● **Task directions**
Pictures are not part of the copy. Set down exactly the lines from the one containing "vượt xa những" through the last line of the material below.

● **Supplied information**
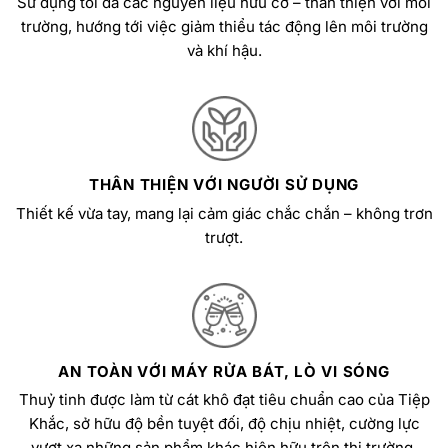
Sử dụng tối đa các nguyên liệu hữu cơ – thân thiện với môi
trường, hướng tới việc giảm thiểu tác động lên môi trường
và khí hậu.
THÂN THIỆN VỚI NGƯỜI SỬ DỤNG
Thiết kế vừa tay, mang lại cảm giác chắc chắn – không trơn
trượt.
AN TOÀN VỚI MÁY RỬA BÁT, LÒ VI SÓNG
Thuỷ tinh được làm từ cát khô đạt tiêu chuẩn cao của Tiệp
Khắc, sở hữu độ bền tuyệt đối, độ chịu nhiệt, cường lực
vượt xa những sản phẩm khác hiện hữu trên thị trường.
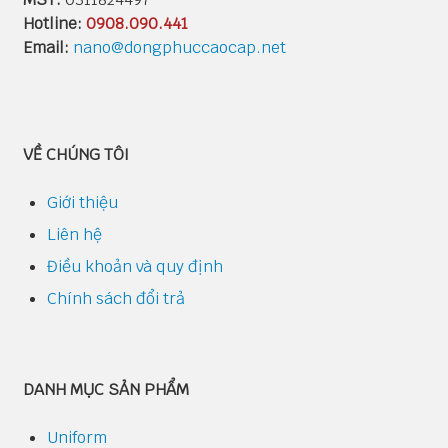
Hotline:
0908.090.441
Email:
nano@dongphuccaocap.net
VỀ CHÚNG TÔI
Giới thiệu
Liên hệ
Điều khoản và quy định
Chính sách đổi trả
DANH MỤC SẢN PHẨM
Uniform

● **Task result**
vượt xa những sản phẩm khác hiện hữu trên thị trường.
Hotline:
0908.090.441
Email:
nano@dongphuccaocap.net
VỀ CHÚNG TÔI
Giới thiệu
Liên hệ
Điều khoản và quy định
Chính sách đổi trả
DANH MỤC SẢN PHẨM
Uniform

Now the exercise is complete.